Nomor 13 Patah Hati

476 481 41
                                        

Digo terkekeh sinis. "Kamu bahkan nggak anggap Papa kamu ini, Rama?"

Mata Lanita seketika melebar karena refleks, ia menoleh pada Rama dan Digo bergantian. Sepertinya, ia salah telah berada di rumah ini.

Rahang Rama mengeras. Lanita bingung harus melakukan apa sekarang.

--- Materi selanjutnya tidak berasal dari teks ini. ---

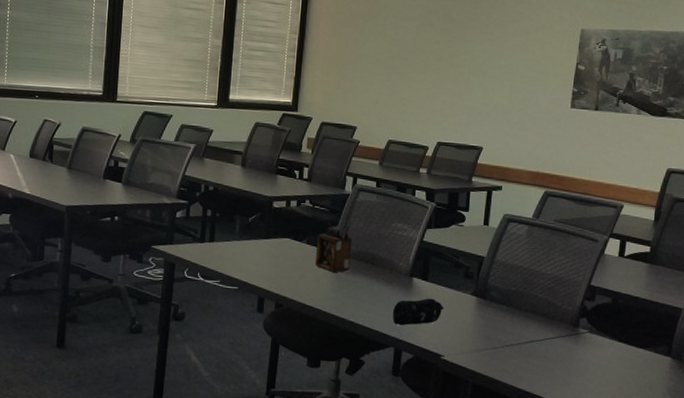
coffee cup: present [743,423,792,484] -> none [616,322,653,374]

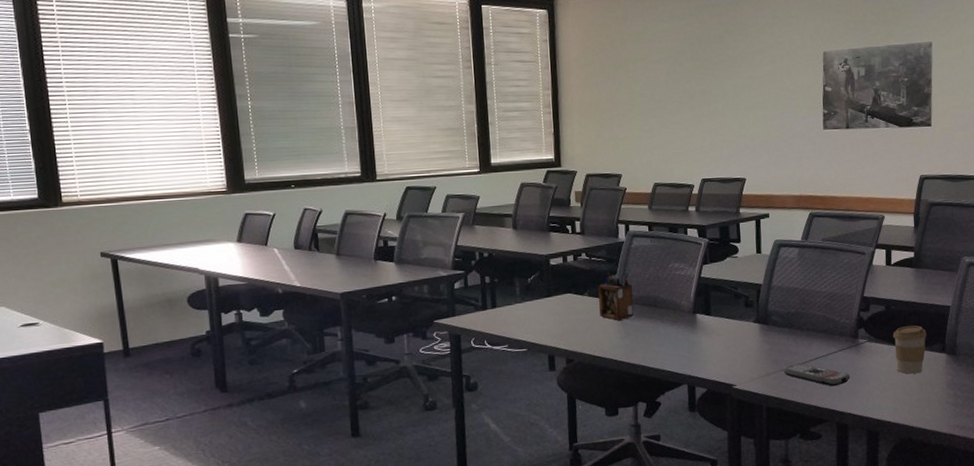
pencil case: present [392,298,444,325] -> none [681,331,730,362]
remote control: none [495,344,565,373] -> present [783,364,850,386]
coffee cup: none [616,322,653,374] -> present [893,325,927,374]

Otaknya mencoba berpikir keras di situasi canggung dan tegang ini.

"Selamat pagi, Om." Lanita menyapa dengan hangat.

"Kamu siapa?" Digo menatapnya dari ujung kaki sampai ujung kepala.

"Saya te---"

Rama menggenggam tangan Lanita dengan erat. "Aku pergi."

Lanita yang ingin bersalaman atau bahkan mengucap salam jadi terurungkan karena Rama begitu cepat menyeretnya keluar. Sedangkan Digo hanya memandang mereka dari kejauhan.

***

Daisy mengetuk-ngetuk ujung sepatunya di lantai. Matanya bagaikan silet menunggu kedatangan Lanita sampai ke kelas. Ada yang melirik Daisy dengan tatapan aneh yang langsung dibalas pelototan tajam. Daisy persis penjaga neraka, tidak mau senyum.

Di pergelangan tangan menempel jam berwarna silver yang menunjukkan angka 7.15. Harusnya sebentar lagi Lanita tiba. Terhitung sejak foto-foto kebersamaan Lanita dan Rama terbongkar di parkiran.

Pucuk dicinta ulam pun tiba. Daisy akhirnya tersenyum lebar kala melihat Lanita melangkahkan kakinya menuju kelas.

"Lanita!" teriak Daisy lantang, ia berkacak pinggang di depan pintu yang menghadap koridor.

Lanita merasa beruntung bertemu Daisy karena ingin menceritakan peristiwa tadi malam. Pasti gadis itu akan histeris. Lanita melambaikan tangan seraya tersenyum lebar. "Daisy!"

"Lanita!" Daisy geram sekali.

"Gue mau ngomong sesuatu, nyet!" Lanita tidak sabar sekali untuk bercerita. Ia berlari mendekat dengan tampang antusiasnya.

"Buaya betina! Lo nikung gue!" Daisy yang tidak sabaran segera mengejar Lanita dengan kemoceng di tangan.

Fat. Fat. Wafat. Wafat. Wafat. Fat. Wafat. Wafat. Wafat!

Kata tersebut langsung terngiang-ngiang di otak gadis bar-bar ini.

"Lanita gue habisin lo!"

Barulah Lanita tersadar begitu Daisy murka. Sudah pasti masalahnya hanya satu. Lanita langsung memutar badan, hampir terpeleset karena kaget, ia langsung berlari kencang bak orang gila. Lanita tidak mau mati muda karena menghadapi keganasan Daisy. Rasanya kayak sedang disidak satpol PP karena ke gep jualan di pinggir jalan.

Kedua gadis ini berlari tanpa henti, yang satu memaki, yang satu melarikan diri. Tak pelak koridor sekolah jadi tempat keduanya kejar-kejaran.

Ramainya koridor kelas 11 mulai membuat Lanita makin gusar. Ia harus mencari tempat sembunyi. Daisy kalau sudah marah begitu menakutkan. Bulu kemoceng saja memilih merontokkan diri daripada harus menjadi teman Daisy.

"Woi Lanita, berhenti! Lo kenapa bisa bareng Kak Rama ke sekolah?!" teriakan Daisy yang kencang berhasil membangunkan semua fans Rama di sekolah itu.